**WORK INSTRUCTIONS:** Every record is to be copied unchanged, except that its pictures are removed.

- Opening Delimiter -

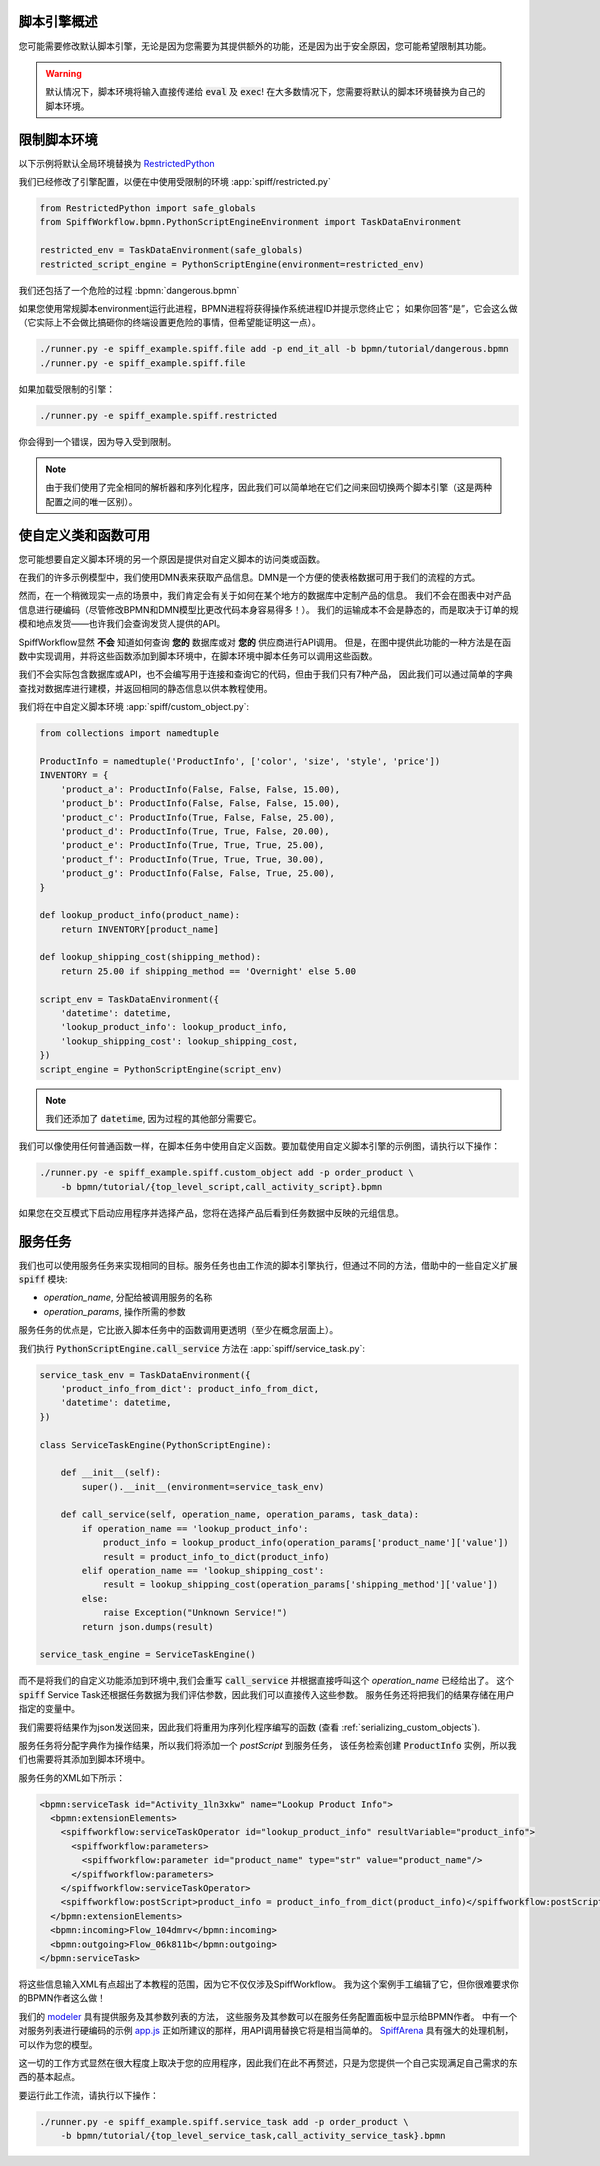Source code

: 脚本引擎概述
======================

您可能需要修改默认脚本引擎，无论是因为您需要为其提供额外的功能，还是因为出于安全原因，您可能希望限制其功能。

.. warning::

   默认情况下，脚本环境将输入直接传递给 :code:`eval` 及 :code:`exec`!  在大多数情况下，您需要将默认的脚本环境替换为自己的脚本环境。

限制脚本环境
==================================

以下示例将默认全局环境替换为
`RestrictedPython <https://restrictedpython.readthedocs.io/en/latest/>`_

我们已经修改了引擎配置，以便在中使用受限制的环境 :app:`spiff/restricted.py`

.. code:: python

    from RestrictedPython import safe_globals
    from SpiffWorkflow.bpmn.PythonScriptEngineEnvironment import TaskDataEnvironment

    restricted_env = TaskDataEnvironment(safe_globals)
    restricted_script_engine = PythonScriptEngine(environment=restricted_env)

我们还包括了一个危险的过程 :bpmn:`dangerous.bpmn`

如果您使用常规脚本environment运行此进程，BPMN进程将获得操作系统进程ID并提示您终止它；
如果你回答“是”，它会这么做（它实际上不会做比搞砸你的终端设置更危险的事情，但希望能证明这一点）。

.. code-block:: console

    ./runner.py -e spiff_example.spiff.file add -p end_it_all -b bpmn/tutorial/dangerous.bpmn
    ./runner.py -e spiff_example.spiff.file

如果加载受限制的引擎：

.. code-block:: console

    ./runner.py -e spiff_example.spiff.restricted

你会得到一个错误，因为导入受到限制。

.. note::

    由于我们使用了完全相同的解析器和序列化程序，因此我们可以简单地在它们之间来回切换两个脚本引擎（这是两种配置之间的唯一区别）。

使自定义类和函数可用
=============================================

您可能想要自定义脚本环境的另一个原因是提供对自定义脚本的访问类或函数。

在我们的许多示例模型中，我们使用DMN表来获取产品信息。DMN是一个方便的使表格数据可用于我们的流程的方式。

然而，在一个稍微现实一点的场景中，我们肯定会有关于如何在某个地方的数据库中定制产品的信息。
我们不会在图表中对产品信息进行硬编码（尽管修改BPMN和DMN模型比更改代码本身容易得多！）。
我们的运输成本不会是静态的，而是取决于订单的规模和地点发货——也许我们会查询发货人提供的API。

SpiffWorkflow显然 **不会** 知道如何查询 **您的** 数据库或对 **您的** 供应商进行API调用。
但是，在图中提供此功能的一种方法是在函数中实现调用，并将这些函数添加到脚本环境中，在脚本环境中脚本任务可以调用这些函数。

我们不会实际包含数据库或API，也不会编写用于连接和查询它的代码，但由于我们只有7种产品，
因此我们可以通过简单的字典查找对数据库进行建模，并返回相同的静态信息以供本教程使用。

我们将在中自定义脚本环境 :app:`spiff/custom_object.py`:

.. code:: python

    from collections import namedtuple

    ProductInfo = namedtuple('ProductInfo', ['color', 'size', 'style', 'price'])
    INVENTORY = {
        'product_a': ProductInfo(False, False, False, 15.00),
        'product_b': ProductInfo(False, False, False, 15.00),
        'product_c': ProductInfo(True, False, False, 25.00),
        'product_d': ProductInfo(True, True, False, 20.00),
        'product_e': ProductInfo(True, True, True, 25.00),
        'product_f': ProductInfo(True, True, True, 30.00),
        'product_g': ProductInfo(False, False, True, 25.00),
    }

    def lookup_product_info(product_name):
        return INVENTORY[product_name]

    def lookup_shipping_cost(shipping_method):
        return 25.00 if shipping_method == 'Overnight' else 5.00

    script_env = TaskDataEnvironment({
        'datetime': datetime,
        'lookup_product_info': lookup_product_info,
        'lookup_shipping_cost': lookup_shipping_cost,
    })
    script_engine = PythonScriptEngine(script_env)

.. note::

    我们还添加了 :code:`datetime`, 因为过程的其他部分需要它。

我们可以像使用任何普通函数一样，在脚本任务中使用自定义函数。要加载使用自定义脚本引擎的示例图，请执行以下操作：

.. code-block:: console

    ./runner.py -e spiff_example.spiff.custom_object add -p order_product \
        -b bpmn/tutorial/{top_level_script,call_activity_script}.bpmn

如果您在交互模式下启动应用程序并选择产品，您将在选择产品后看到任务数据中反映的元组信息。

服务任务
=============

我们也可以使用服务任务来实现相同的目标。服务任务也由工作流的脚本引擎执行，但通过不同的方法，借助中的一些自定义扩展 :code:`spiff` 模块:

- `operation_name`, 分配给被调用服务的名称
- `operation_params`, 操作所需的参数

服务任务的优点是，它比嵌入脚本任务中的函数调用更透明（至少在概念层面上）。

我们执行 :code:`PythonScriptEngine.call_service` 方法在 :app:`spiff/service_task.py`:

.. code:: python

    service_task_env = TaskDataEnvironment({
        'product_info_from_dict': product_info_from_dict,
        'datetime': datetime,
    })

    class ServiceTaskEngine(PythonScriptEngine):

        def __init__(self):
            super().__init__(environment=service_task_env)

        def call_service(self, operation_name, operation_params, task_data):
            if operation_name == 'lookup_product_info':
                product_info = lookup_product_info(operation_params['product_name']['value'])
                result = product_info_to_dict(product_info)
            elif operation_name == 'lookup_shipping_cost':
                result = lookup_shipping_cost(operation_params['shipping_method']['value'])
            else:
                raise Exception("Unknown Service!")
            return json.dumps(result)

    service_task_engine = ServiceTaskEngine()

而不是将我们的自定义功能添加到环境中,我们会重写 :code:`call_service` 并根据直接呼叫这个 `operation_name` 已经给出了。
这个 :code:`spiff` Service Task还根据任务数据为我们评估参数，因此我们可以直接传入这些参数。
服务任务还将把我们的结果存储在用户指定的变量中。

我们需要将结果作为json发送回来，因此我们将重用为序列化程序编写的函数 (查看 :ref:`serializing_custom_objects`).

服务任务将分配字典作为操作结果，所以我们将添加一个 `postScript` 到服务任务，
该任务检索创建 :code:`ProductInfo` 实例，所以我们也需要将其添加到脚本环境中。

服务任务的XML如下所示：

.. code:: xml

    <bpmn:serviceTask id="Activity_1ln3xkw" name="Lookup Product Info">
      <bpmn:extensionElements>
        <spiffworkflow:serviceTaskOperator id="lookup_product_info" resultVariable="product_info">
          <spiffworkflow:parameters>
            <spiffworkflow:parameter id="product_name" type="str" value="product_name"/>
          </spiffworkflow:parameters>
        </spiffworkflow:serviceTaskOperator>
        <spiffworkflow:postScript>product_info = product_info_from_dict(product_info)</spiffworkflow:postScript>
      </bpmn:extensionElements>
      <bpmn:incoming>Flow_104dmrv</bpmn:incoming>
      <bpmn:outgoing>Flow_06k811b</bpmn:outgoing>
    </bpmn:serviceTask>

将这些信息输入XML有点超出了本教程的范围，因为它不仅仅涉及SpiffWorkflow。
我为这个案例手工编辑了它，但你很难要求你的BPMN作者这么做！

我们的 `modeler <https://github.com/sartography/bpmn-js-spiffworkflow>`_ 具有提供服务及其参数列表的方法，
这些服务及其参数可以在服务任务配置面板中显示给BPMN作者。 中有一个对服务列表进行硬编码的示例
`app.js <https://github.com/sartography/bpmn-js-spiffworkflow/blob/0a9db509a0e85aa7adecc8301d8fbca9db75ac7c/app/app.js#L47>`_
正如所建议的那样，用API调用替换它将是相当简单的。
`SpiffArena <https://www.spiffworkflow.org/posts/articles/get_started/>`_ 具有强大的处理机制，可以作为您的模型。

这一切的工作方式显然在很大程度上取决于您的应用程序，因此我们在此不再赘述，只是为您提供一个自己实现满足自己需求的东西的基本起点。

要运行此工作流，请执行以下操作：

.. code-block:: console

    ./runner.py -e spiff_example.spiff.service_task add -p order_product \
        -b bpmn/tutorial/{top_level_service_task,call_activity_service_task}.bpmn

- Closing Delimiter -

**RESPONSE BELOW:**
Source code

: 脚本引擎概述
======================

您可能需要修改默认脚本引擎，无论是因为您需要为其提供额外的功能，还是因为出于安全原因，您可能希望限制其功能。

.. warning::

   默认情况下，脚本环境将输入直接传递给 :code:`eval` 及 :code:`exec`!  在大多数情况下，您需要将默认的脚本环境替换为自己的脚本环境。

限制脚本环境
==================================

以下示例将默认全局环境替换为
`RestrictedPython <https://restrictedpython.readthedocs.io/en/latest/>`_

我们已经修改了引擎配置，以便在中使用受限制的环境 :app:`spiff/restricted.py`

.. code:: python

    from RestrictedPython import safe_globals
    from SpiffWorkflow.bpmn.PythonScriptEngineEnvironment import TaskDataEnvironment

    restricted_env = TaskDataEnvironment(safe_globals)
    restricted_script_engine = PythonScriptEngine(environment=restricted_env)

我们还包括了一个危险的过程 :bpmn:`dangerous.bpmn`

如果您使用常规脚本environment运行此进程，BPMN进程将获得操作系统进程ID并提示您终止它；
如果你回答“是”，它会这么做（它实际上不会做比搞砸你的终端设置更危险的事情，但希望能证明这一点）。

.. code-block:: console

    ./runner.py -e spiff_example.spiff.file add -p end_it_all -b bpmn/tutorial/dangerous.bpmn
    ./runner.py -e spiff_example.spiff.file

如果加载受限制的引擎：

.. code-block:: console

    ./runner.py -e spiff_example.spiff.restricted

你会得到一个错误，因为导入受到限制。

.. note::

    由于我们使用了完全相同的解析器和序列化程序，因此我们可以简单地在它们之间来回切换两个脚本引擎（这是两种配置之间的唯一区别）。

使自定义类和函数可用
=============================================

您可能想要自定义脚本环境的另一个原因是提供对自定义脚本的访问类或函数。

在我们的许多示例模型中，我们使用DMN表来获取产品信息。DMN是一个方便的使表格数据可用于我们的流程的方式。

然而，在一个稍微现实一点的场景中，我们肯定会有关于如何在某个地方的数据库中定制产品的信息。
我们不会在图表中对产品信息进行硬编码（尽管修改BPMN和DMN模型比更改代码本身容易得多！）。
我们的运输成本不会是静态的，而是取决于订单的规模和地点发货——也许我们会查询发货人提供的API。

SpiffWorkflow显然 **不会** 知道如何查询 **您的** 数据库或对 **您的** 供应商进行API调用。
但是，在图中提供此功能的一种方法是在函数中实现调用，并将这些函数添加到脚本环境中，在脚本环境中脚本任务可以调用这些函数。

我们不会实际包含数据库或API，也不会编写用于连接和查询它的代码，但由于我们只有7种产品，
因此我们可以通过简单的字典查找对数据库进行建模，并返回相同的静态信息以供本教程使用。

我们将在中自定义脚本环境 :app:`spiff/custom_object.py`:

.. code:: python

    from collections import namedtuple

    ProductInfo = namedtuple('ProductInfo', ['color', 'size', 'style', 'price'])
    INVENTORY = {
        'product_a': ProductInfo(False, False, False, 15.00),
        'product_b': ProductInfo(False, False, False, 15.00),
        'product_c': ProductInfo(True, False, False, 25.00),
        'product_d': ProductInfo(True, True, False, 20.00),
        'product_e': ProductInfo(True, True, True, 25.00),
        'product_f': ProductInfo(True, True, True, 30.00),
        'product_g': ProductInfo(False, False, True, 25.00),
    }

    def lookup_product_info(product_name):
        return INVENTORY[product_name]

    def lookup_shipping_cost(shipping_method):
        return 25.00 if shipping_method == 'Overnight' else 5.00

    script_env = TaskDataEnvironment({
        'datetime': datetime,
        'lookup_product_info': lookup_product_info,
        'lookup_shipping_cost': lookup_shipping_cost,
    })
    script_engine = PythonScriptEngine(script_env)

.. note::

    我们还添加了 :code:`datetime`, 因为过程的其他部分需要它。

我们可以像使用任何普通函数一样，在脚本任务中使用自定义函数。要加载使用自定义脚本引擎的示例图，请执行以下操作：

.. code-block:: console

    ./runner.py -e spiff_example.spiff.custom_object add -p order_product \
        -b bpmn/tutorial/{top_level_script,call_activity_script}.bpmn

如果您在交互模式下启动应用程序并选择产品，您将在选择产品后看到任务数据中反映的元组信息。

服务任务
=============

我们也可以使用服务任务来实现相同的目标。服务任务也由工作流的脚本引擎执行，但通过不同的方法，借助中的一些自定义扩展 :code:`spiff` 模块:

- `operation_name`, 分配给被调用服务的名称
- `operation_params`, 操作所需的参数

服务任务的优点是，它比嵌入脚本任务中的函数调用更透明（至少在概念层面上）。

我们执行 :code:`PythonScriptEngine.call_service` 方法在 :app:`spiff/service_task.py`:

.. code:: python

    service_task_env = TaskDataEnvironment({
        'product_info_from_dict': product_info_from_dict,
        'datetime': datetime,
    })

    class ServiceTaskEngine(PythonScriptEngine):

        def __init__(self):
            super().__init__(environment=service_task_env)

        def call_service(self, operation_name, operation_params, task_data):
            if operation_name == 'lookup_product_info':
                product_info = lookup_product_info(operation_params['product_name']['value'])
                result = product_info_to_dict(product_info)
            elif operation_name == 'lookup_shipping_cost':
                result = lookup_shipping_cost(operation_params['shipping_method']['value'])
            else:
                raise Exception("Unknown Service!")
            return json.dumps(result)

    service_task_engine = ServiceTaskEngine()

而不是将我们的自定义功能添加到环境中,我们会重写 :code:`call_service` 并根据直接呼叫这个 `operation_name` 已经给出了。
这个 :code:`spiff` Service Task还根据任务数据为我们评估参数，因此我们可以直接传入这些参数。
服务任务还将把我们的结果存储在用户指定的变量中。

我们需要将结果作为json发送回来，因此我们将重用为序列化程序编写的函数 (查看 :ref:`serializing_custom_objects`).

服务任务将分配字典作为操作结果，所以我们将添加一个 `postScript` 到服务任务，
该任务检索创建 :code:`ProductInfo` 实例，所以我们也需要将其添加到脚本环境中。

服务任务的XML如下所示：

.. code:: xml

    <bpmn:serviceTask id="Activity_1ln3xkw" name="Lookup Product Info">
      <bpmn:extensionElements>
        <spiffworkflow:serviceTaskOperator id="lookup_product_info" resultVariable="product_info">
          <spiffworkflow:parameters>
            <spiffworkflow:parameter id="product_name" type="str" value="product_name"/>
          </spiffworkflow:parameters>
        </spiffworkflow:serviceTaskOperator>
        <spiffworkflow:postScript>product_info = product_info_from_dict(product_info)</spiffworkflow:postScript>
      </bpmn:extensionElements>
      <bpmn:incoming>Flow_104dmrv</bpmn:incoming>
      <bpmn:outgoing>Flow_06k811b</bpmn:outgoing>
    </bpmn:serviceTask>

将这些信息输入XML有点超出了本教程的范围，因为它不仅仅涉及SpiffWorkflow。
我为这个案例手工编辑了它，但你很难要求你的BPMN作者这么做！

我们的 `modeler <https://github.com/sartography/bpmn-js-spiffworkflow>`_ 具有提供服务及其参数列表的方法，
这些服务及其参数可以在服务任务配置面板中显示给BPMN作者。 中有一个对服务列表进行硬编码的示例
`app.js <https://github.com/sartography/bpmn-js-spiffworkflow/blob/0a9db509a0e85aa7adecc8301d8fbca9db75ac7c/app/app.js#L47>`_
正如所建议的那样，用API调用替换它将是相当简单的。
`SpiffArena <https://www.spiffworkflow.org/posts/articles/get_started/>`_ 具有强大的处理机制，可以作为您的模型。

这一切的工作方式显然在很大程度上取决于您的应用程序，因此我们在此不再赘述，只是为您提供一个自己实现满足自己需求的东西的基本起点。

要运行此工作流，请执行以下操作：

.. code-block:: console

    ./runner.py -e spiff_example.spiff.service_task add -p order_product \
        -b bpmn/tutorial/{top_level_service_task,call_activity_service_task}.bpmn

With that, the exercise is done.